[Data items]
==============================
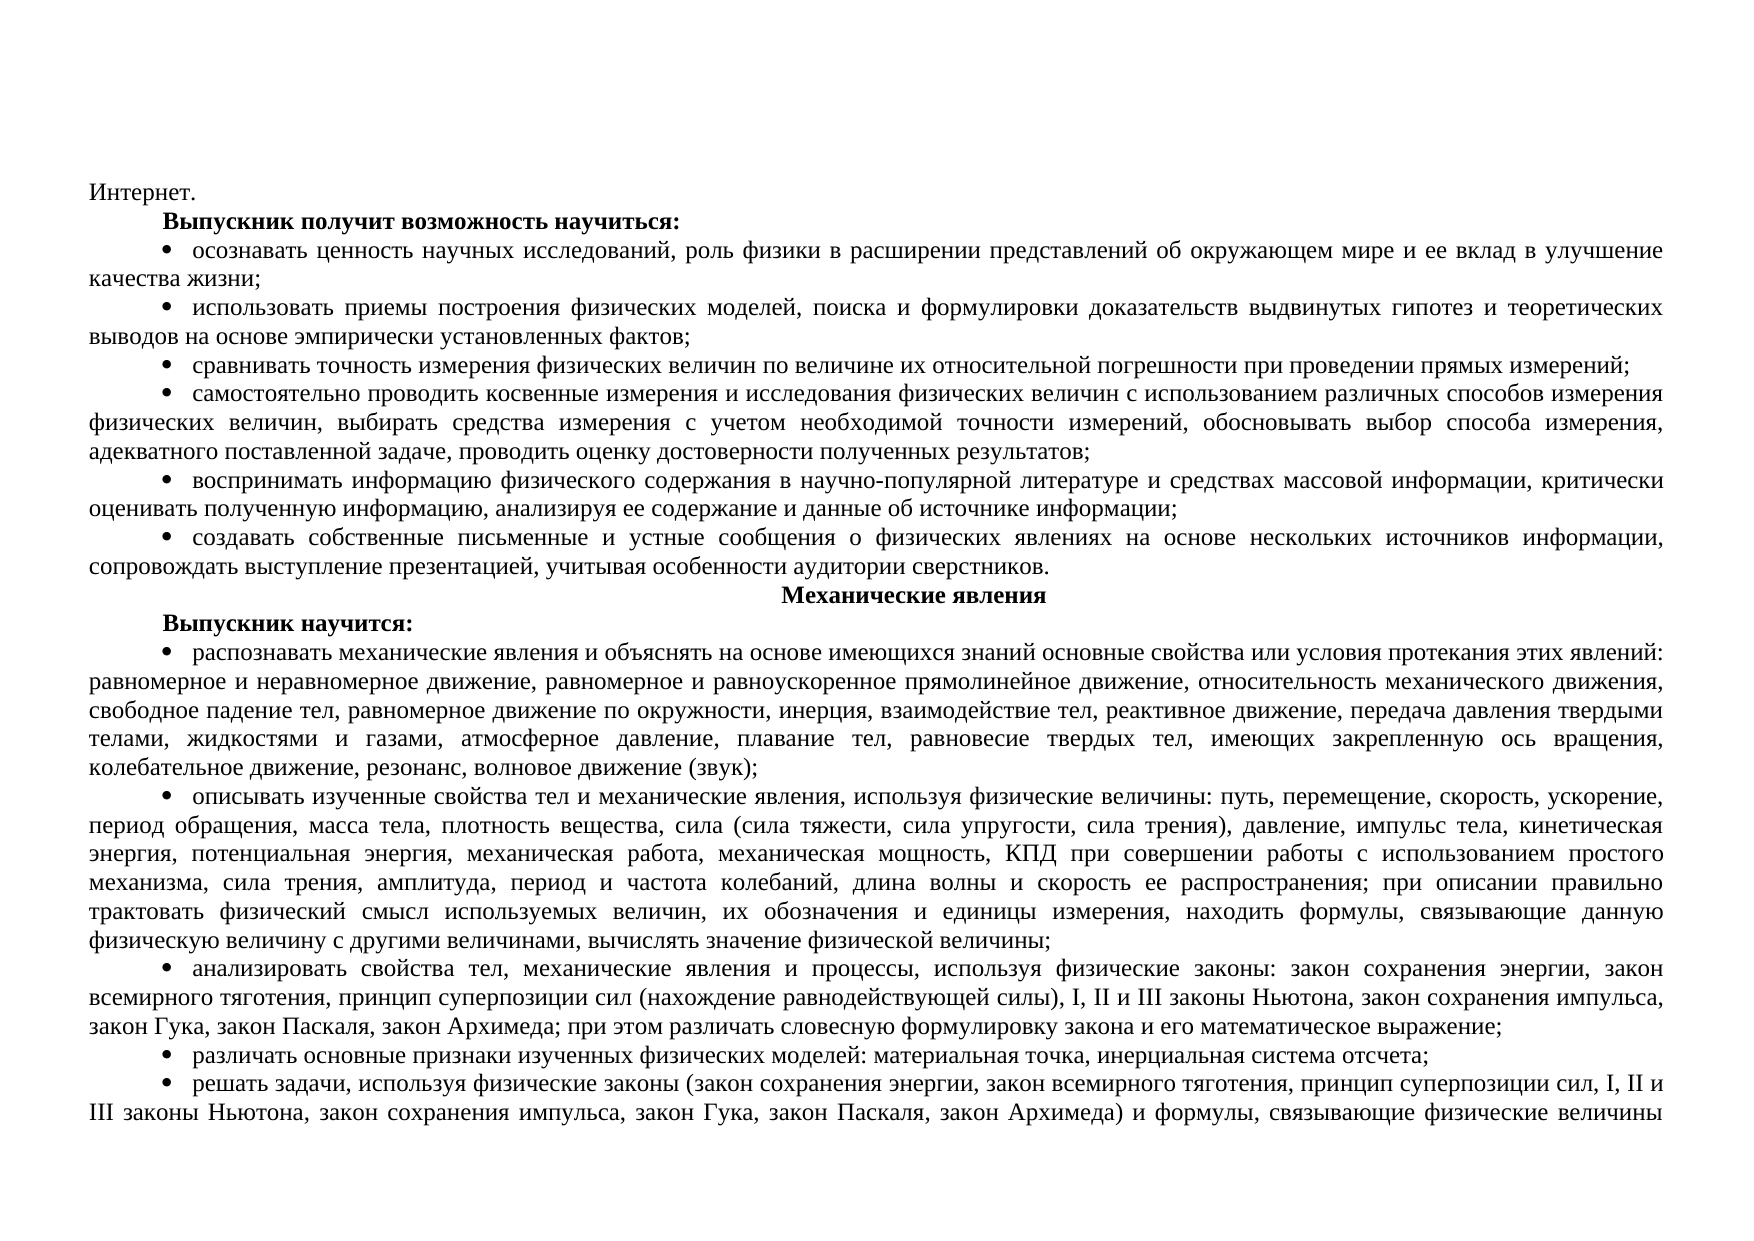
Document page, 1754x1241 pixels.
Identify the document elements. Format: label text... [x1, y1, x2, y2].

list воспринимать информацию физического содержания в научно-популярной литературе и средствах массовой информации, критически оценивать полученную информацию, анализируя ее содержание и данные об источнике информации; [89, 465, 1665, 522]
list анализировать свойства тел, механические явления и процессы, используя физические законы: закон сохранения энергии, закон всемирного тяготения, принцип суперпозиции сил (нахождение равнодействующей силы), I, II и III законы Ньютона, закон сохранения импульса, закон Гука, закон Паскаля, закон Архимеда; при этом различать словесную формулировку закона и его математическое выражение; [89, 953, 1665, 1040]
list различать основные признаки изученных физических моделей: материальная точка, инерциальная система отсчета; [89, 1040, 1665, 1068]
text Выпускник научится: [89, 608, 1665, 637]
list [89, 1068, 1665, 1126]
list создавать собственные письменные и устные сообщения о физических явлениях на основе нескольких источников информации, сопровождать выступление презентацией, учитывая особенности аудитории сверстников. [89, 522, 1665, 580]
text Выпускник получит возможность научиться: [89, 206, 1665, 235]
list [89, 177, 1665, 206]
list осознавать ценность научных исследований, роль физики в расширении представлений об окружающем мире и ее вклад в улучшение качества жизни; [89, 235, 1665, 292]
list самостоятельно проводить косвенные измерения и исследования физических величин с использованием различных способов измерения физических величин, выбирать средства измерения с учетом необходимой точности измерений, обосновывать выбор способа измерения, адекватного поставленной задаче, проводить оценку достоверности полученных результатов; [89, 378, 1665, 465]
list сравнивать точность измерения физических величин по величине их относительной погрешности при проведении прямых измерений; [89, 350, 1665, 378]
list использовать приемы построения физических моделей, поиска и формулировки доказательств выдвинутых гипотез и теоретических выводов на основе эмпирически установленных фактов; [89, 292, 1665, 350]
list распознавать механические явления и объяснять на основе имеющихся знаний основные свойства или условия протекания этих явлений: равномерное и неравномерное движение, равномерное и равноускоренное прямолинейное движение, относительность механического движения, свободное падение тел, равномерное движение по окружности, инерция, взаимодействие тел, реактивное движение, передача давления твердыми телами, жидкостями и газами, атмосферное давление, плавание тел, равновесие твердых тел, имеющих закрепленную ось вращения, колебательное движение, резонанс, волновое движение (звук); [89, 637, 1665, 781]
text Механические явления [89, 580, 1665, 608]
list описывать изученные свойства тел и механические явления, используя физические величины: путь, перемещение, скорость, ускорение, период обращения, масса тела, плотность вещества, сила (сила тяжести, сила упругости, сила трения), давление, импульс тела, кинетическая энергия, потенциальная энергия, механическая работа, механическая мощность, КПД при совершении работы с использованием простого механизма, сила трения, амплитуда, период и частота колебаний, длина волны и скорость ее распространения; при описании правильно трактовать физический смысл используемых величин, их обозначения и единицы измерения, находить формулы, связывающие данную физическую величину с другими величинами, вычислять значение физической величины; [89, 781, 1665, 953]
==============================
# BRIEF
Copy every record above exactly, leaving out the pictures.

# EXERCISE ANSWER
Document page, 1754x1241 pixels.
Identify the document elements. Format: label text... [x1, y1, x2, y2].

list воспринимать информацию физического содержания в научно-популярной литературе и средствах массовой информации, критически оценивать полученную информацию, анализируя ее содержание и данные об источнике информации; [89, 465, 1665, 522]
list анализировать свойства тел, механические явления и процессы, используя физические законы: закон сохранения энергии, закон всемирного тяготения, принцип суперпозиции сил (нахождение равнодействующей силы), I, II и III законы Ньютона, закон сохранения импульса, закон Гука, закон Паскаля, закон Архимеда; при этом различать словесную формулировку закона и его математическое выражение; [89, 953, 1665, 1040]
list различать основные признаки изученных физических моделей: материальная точка, инерциальная система отсчета; [89, 1040, 1665, 1068]
text Выпускник научится: [89, 608, 1665, 637]
list [89, 1068, 1665, 1126]
list создавать собственные письменные и устные сообщения о физических явлениях на основе нескольких источников информации, сопровождать выступление презентацией, учитывая особенности аудитории сверстников. [89, 522, 1665, 580]
text Выпускник получит возможность научиться: [89, 206, 1665, 235]
list [89, 177, 1665, 206]
list осознавать ценность научных исследований, роль физики в расширении представлений об окружающем мире и ее вклад в улучшение качества жизни; [89, 235, 1665, 292]
list самостоятельно проводить косвенные измерения и исследования физических величин с использованием различных способов измерения физических величин, выбирать средства измерения с учетом необходимой точности измерений, обосновывать выбор способа измерения, адекватного поставленной задаче, проводить оценку достоверности полученных результатов; [89, 378, 1665, 465]
list сравнивать точность измерения физических величин по величине их относительной погрешности при проведении прямых измерений; [89, 350, 1665, 378]
list использовать приемы построения физических моделей, поиска и формулировки доказательств выдвинутых гипотез и теоретических выводов на основе эмпирически установленных фактов; [89, 292, 1665, 350]
list распознавать механические явления и объяснять на основе имеющихся знаний основные свойства или условия протекания этих явлений: равномерное и неравномерное движение, равномерное и равноускоренное прямолинейное движение, относительность механического движения, свободное падение тел, равномерное движение по окружности, инерция, взаимодействие тел, реактивное движение, передача давления твердыми телами, жидкостями и газами, атмосферное давление, плавание тел, равновесие твердых тел, имеющих закрепленную ось вращения, колебательное движение, резонанс, волновое движение (звук); [89, 637, 1665, 781]
text Механические явления [89, 580, 1665, 608]
list описывать изученные свойства тел и механические явления, используя физические величины: путь, перемещение, скорость, ускорение, период обращения, масса тела, плотность вещества, сила (сила тяжести, сила упругости, сила трения), давление, импульс тела, кинетическая энергия, потенциальная энергия, механическая работа, механическая мощность, КПД при совершении работы с использованием простого механизма, сила трения, амплитуда, период и частота колебаний, длина волны и скорость ее распространения; при описании правильно трактовать физический смысл используемых величин, их обозначения и единицы измерения, находить формулы, связывающие данную физическую величину с другими величинами, вычислять значение физической величины; [89, 781, 1665, 953]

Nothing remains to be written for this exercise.